Cyclo-oxygenase products of arachidonic acid metabolism formed by the pericardium and epicardial surface of dog heart were identified and quantitated by radioimmunoassay after separation by high-pressure liquid chromatography. Pieces of parietal pericardium, of dog, ox and rat, when incubated in vitro produced mainly 6-keto-PGF1 alpha, with lesser amounts of PGE2, PGF2 alpha and thromboxane B2. Biosynthesis of all prostanoids increased during incubation of the parietal pericardium of each species with arachidonic acid, but 6-keto-PGF1 alpha was still the major metabolite.

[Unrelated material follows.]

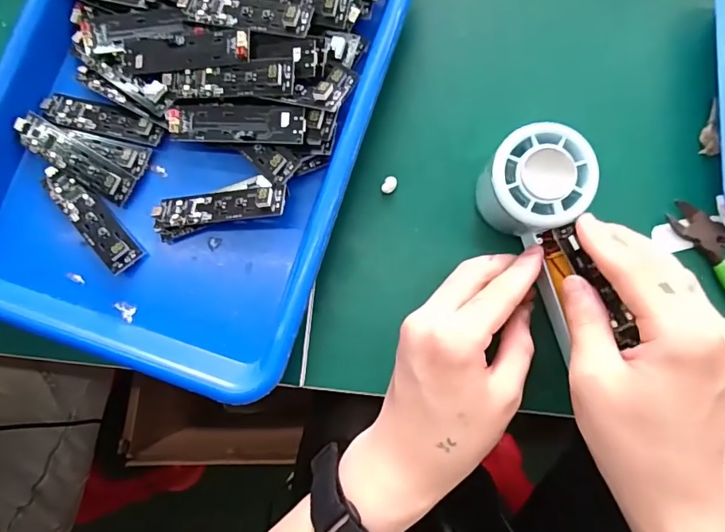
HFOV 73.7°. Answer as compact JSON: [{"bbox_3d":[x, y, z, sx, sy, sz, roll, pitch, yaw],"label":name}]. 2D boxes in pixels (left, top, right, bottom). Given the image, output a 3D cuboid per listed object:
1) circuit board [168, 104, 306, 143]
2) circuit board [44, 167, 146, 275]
[{"bbox_3d":[-0.083,-0.094,0.318,0.094,0.007,0.025,6,89,10],"label":"circuit board"},{"bbox_3d":[-0.186,-0.034,0.327,0.023,0.012,0.089,-42,80,-4],"label":"circuit board"}]

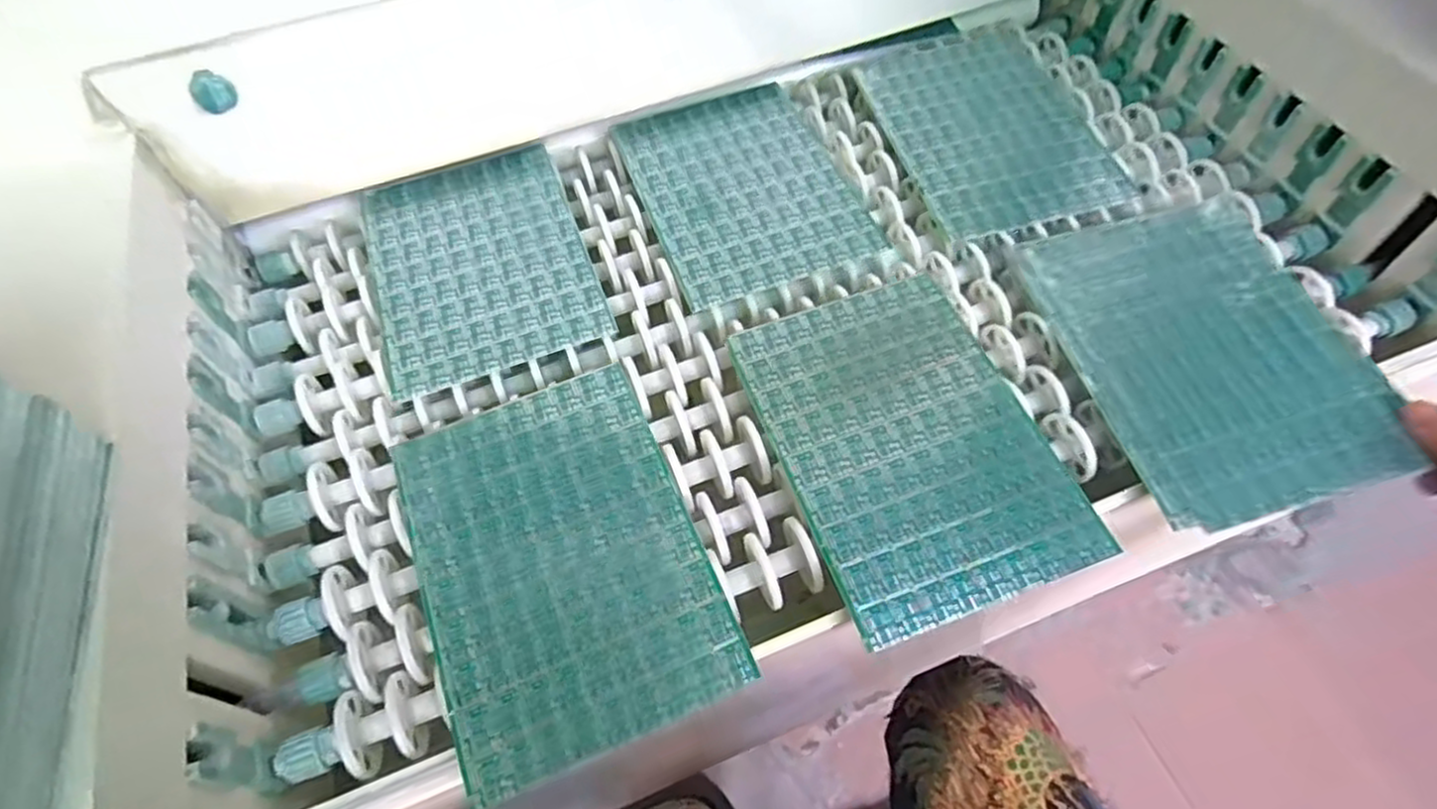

When slices of dog heart were incubated with arachidonic acid (1 microgram/ml) the rates of 6-keto-PGF1 alpha formation by the parietal pericardium was much greater than that of the myocardium and endocardium. Epicardial slices appeared to be intermediate in 6-keto-PGF1 alpha formation. The hearts of anesthetized dogs were also irrigated in situ with Krebs' solution, and during the first 5 min of epicardial irrigation the pericardial fluid leaving the heart again contained high levels of 6-keto-PGF1 alpha, with lesser amounts of the other prostanoids. Addition of arachidonic acid (3 micrograms/ml) to the irrigating fluid caused an increase in all measured prostanoid levels, although 6-keto-PGF1 alpha remained the predominant metabolite. In contrast, intravenous infusion of isoproterenol selectively increased the release of 6-keto-PGF1 alpha from the irrigated heart. It is concluded that the pericardium and epicardium continuously release prostacyclin into the pericardial fluid, and that the increased release of this substance observed when cardiac workload increases derives mainly from these membranous sources. This raises the interesting possibility that pericardial prostacyclin might influence coronary vascular tone and chemoreflexes which arise from the epicardium during myocardial ischemia.